Myroslava Dmytrivna Shcherbatiuk (Мирослава Дмитрівна Щербатюк, born 7 December 1974) is a Ukrainian diplomat. Since December 2019, she is the Ambassador Extraordinary and Plenipotentiary of Ukraine to Jordan.

== Early life and education ==
Shcherbatiuk was born in 1974 in the Kyiv. In 1996, she graduated with honors from the Faculty of Philology of Taras Shevchenko National University of Kyiv; in 1997 she graduated with honors from the Department of Oriental Studies of the Romano-Germanic Faculty of KNU.

==Career==
From 1996 to 1999, Shcherbatiuk worked at the Embassy of Ukraine in Iran. From 1999 to 2002, she was attaché, third secretary of the Secretariat of the Minister of Foreign Affairs. Between 2002 and 2003, Shcherbatiuk worked at the Embassy of Ukraine in the United States as the third and second secretary, assistant to the Ambassador. Between 2003 and 2005, she was second, later first secretary, adviser to the group of advisers to the Minister of the Cabinet of the Minister of Foreign Affairs;

From 2005 to 2008, Shcherbatiuk was an adviser of the political section of the Embassy of Ukraine in Russia. From October 2008 to March 2010, she was an adviser-envoy on political issues of the Embassy of Ukraine in Russia. From April 2010 to March 2011, she was Director of the First Territorial Department of the Ministry of Foreign Affairs (bilateral relations between Ukraine and the Russian Federation, cooperation with the CIS).

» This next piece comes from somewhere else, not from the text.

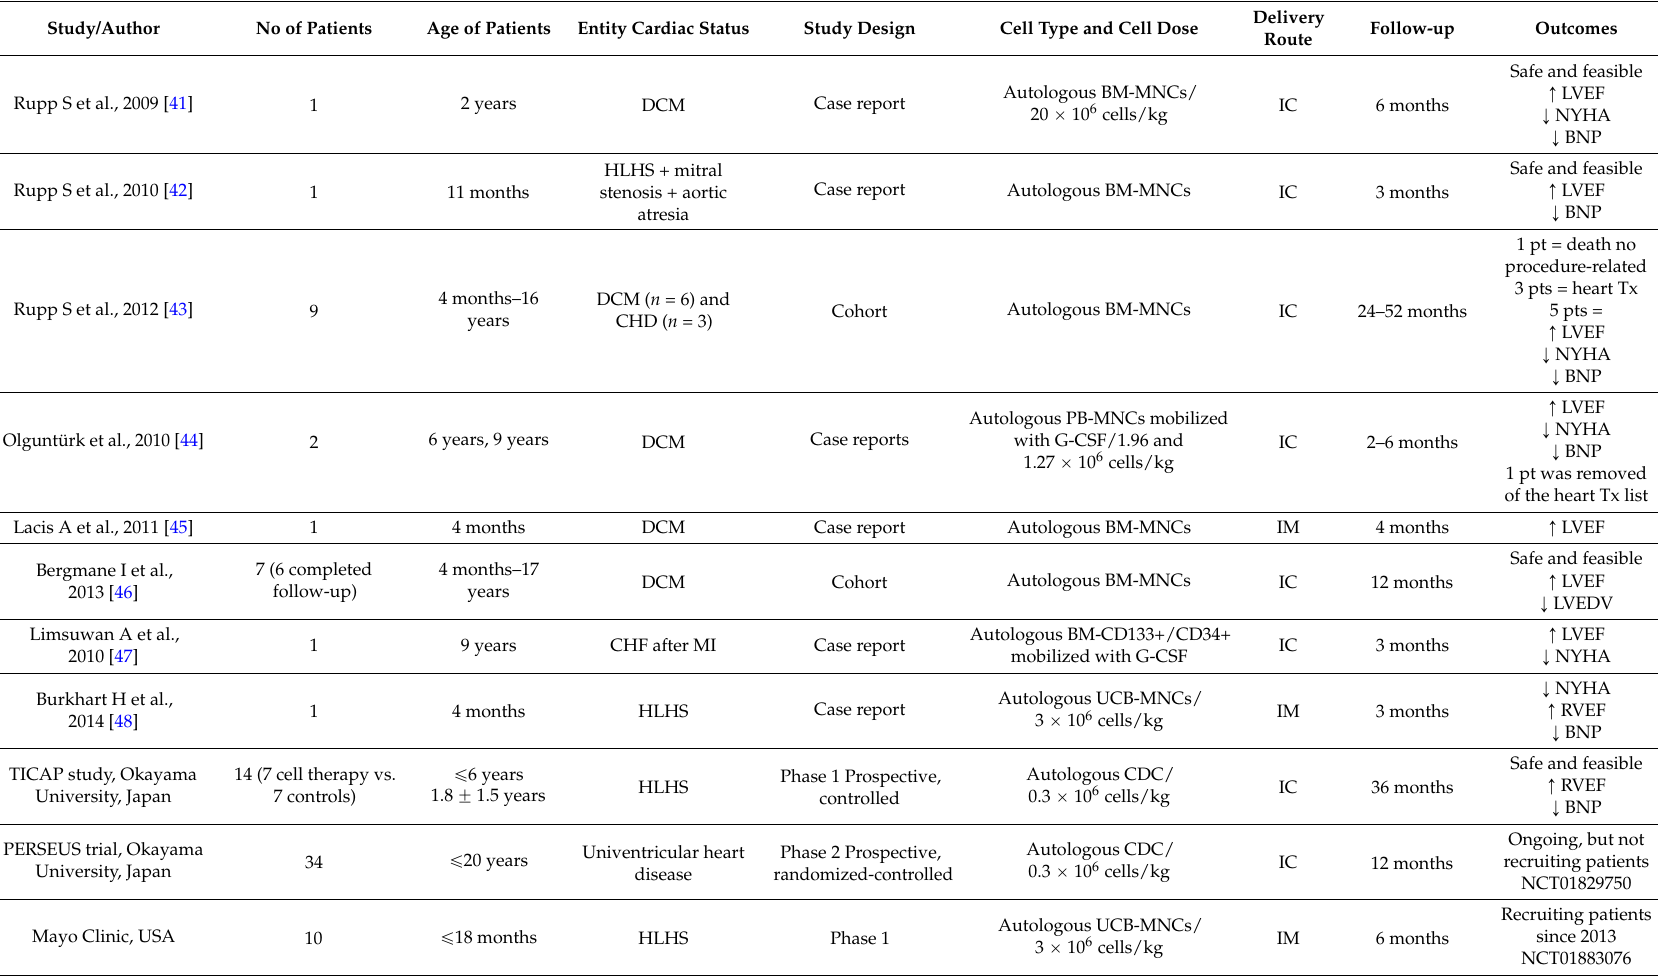
Table 4. Case reports and clinical trials of stem cell-based therapy in children with CHD and/or heart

From 2011 to 2017, Shcherbatiuk was an ambassador for special assignments in the system of the Ministry of Foreign Affairs. On 7 November 2017, she was appointed Director of the Department of the Middle East and Africa/Fifth Territorial Department of the Ministry of Foreign Affairs. On 18 December 2019, Shcherbatiuk was appointed Ambassador Extraordinary and Plenipotentiary of Ukraine to Jordan. She took the position on 22 July 2020.

==Personal life==
Besides her native Ukrainian, Shcherbatiuk speaks English, Persian, Russian and also studies Arabic. She is married with two children.